Tensorflow implementation of Generative Adversarial Text to Image Synthesis for MNIST handwritten digit dataset.
This code requires Tensorflow and OpenCV. The MNIST dataset is stored in the 'MNIST_data' directory. The files will be automatically downloaded if the dataset does not exist.
If you want to use --show_progress True
option, you need to install python package progress
.
$ pip install progress
To train a vanilla GAN (GAN_CLS) with z dimension 20 and generator input code dimension 2, run the following command:
$ python GAN_CLS_main.py --z_dim 20 --c_dim 2
To see all training options, run:
$ python GAN_CLS_main.py --help
which will print:
usage: GAN_CLS_main.py [-h] [--X_dim X_DIM] [--nwords NWORDS]
[--vocab_size VOCAB_SIZE] [--z_dim Z_DIM]
[--c_dim C_DIM] [--e_dim E_DIM] [--d_update D_UPDATE]
[--niter NITER] [--batch_size BATCH_SIZE] [--lr LR]
[--checkpoint_dir CHECKPOINT_DIR]
[--image_dir IMAGE_DIR] [--use_adam [USE_ADAM]]
[--nouse_adam]
optional arguments:
-h, --help show this help message and exit
--X_dim X_DIM dimension of the original image [784]
--nwords NWORDS number of words in the input sentence (e.g. "thin
number one with left skew") [6]
--vocab_size VOCAB_SIZE
size of the vocabulary [19]
--z_dim Z_DIM dimension of the generator input noise variable z [20]
--c_dim C_DIM dimension of input code variable c [2]
--e_dim E_DIM dimension of the word embedding phi [20]
--d_update D_UPDATE update the discriminator weights [d_update] times per
generator update [5]
--niter NITER number of iterations to use during training [5500]
--batch_size BATCH_SIZE
batch size to use during training [128]
--lr LR learning rate of the optimizer to use during training
[0.001]
--checkpoint_dir CHECKPOINT_DIR
checkpoint directory [./checkpoints]
--image_dir IMAGE_DIR
directory to save generated images to [./images]
--use_adam [USE_ADAM]
if True, use Adam optimizer; otherwise, use SGD [True]
--nouse_adam
To train a GAN with manifold interpolation (GAN-INT) with z dimension 20 and generator code input dimension 2, run the following command:
$ python GAN_INT_main.py --z_dim 20 --c_dim 2
To see all training options, run:
$ python GAN_INT_main.py --help
which will print:
usage: GAN_INT_main.py [-h] [--X_dim X_DIM] [--nwords NWORDS]

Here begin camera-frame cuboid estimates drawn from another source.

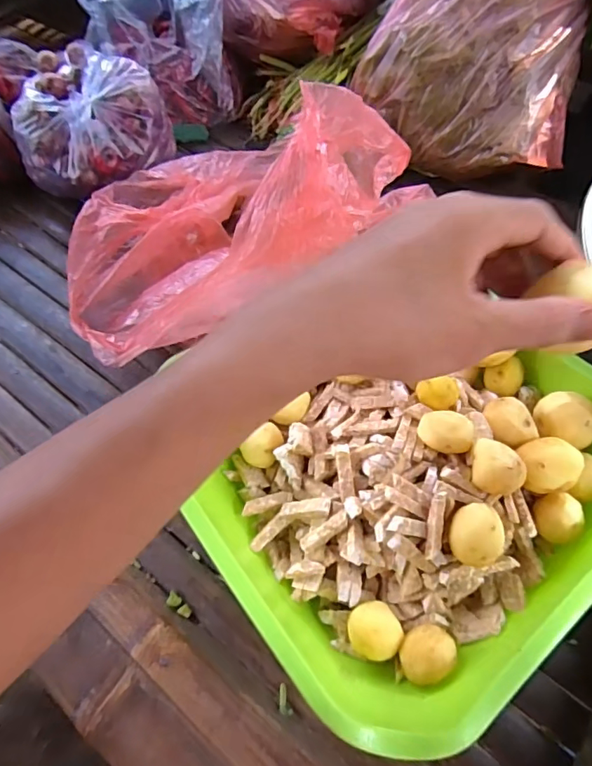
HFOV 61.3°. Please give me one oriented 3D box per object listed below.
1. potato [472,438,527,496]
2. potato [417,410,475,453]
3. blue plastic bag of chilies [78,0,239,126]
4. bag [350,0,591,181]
[{"bbox_3d":[0.122,0.053,0.305,0.033,0.021,0.024,26,62,18],"label":"potato"},{"bbox_3d":[0.097,0.032,0.322,0.033,0.018,0.023,2,58,4],"label":"potato"},{"bbox_3d":[-0.167,-0.434,0.600,0.160,0.175,0.153,-17,58,-8],"label":"blue plastic bag of chilies"},{"bbox_3d":[0.196,-0.325,0.509,0.191,0.140,0.201,-38,64,-20],"label":"bag"}]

[--vocab_size VOCAB_SIZE] [--z_dim Z_DIM]
[--c_dim C_DIM] [--e_dim E_DIM] [--d_update D_UPDATE]
[--niter NITER] [--batch_size BATCH_SIZE] [--beta BETA]
[--lr LR] [--checkpoint_dir CHECKPOINT_DIR]
[--image_dir IMAGE_DIR] [--use_adam [USE_ADAM]]
[--nouse_adam]
optional arguments:
-h, --help show this help message and exit
--X_dim X_DIM dimension of the original image [784]
--nwords NWORDS number of words in the input sentence (e.g. "thin
number one with left skew") [6]
--vocab_size VOCAB_SIZE
size of the vocabulary [19]
--z_dim Z_DIM dimension of the generator input noise variable z [20]
--c_dim C_DIM dimension of input code variable c [2]
--e_dim E_DIM dimension of the word embedding phi [20]
--d_update D_UPDATE update the discriminator weights [d_update] times per
generator update [1]
--niter NITER number of epochs to use during training [5500]
--batch_size BATCH_SIZE
batch size to use during training [128]
--beta BETA variable that parameterizes the amount of
interpolation between two text embeddings [0.5]
--lr LR learning rate of the optimizer to use during training
[0.001]
--checkpoint_dir CHECKPOINT_DIR
checkpoint directory [./checkpoints]
--image_dir IMAGE_DIR
directory to save generated images to [./images]
--use_adam [USE_ADAM]
if True, use Adam optimizer; otherwise, use SGD [True]
--nouse_adam
The Annotated_MNIST.py is a thickness and skew labeler for MNIST handwritten digit dataset, intended to be used for toy text to image generation tasks or specific classification tasks. More details can be found in this repository.
This GAN was not able to learn proper associations between input sentences and image features due to the lack of depth. Any modifications to the model structure/configuration is welcome.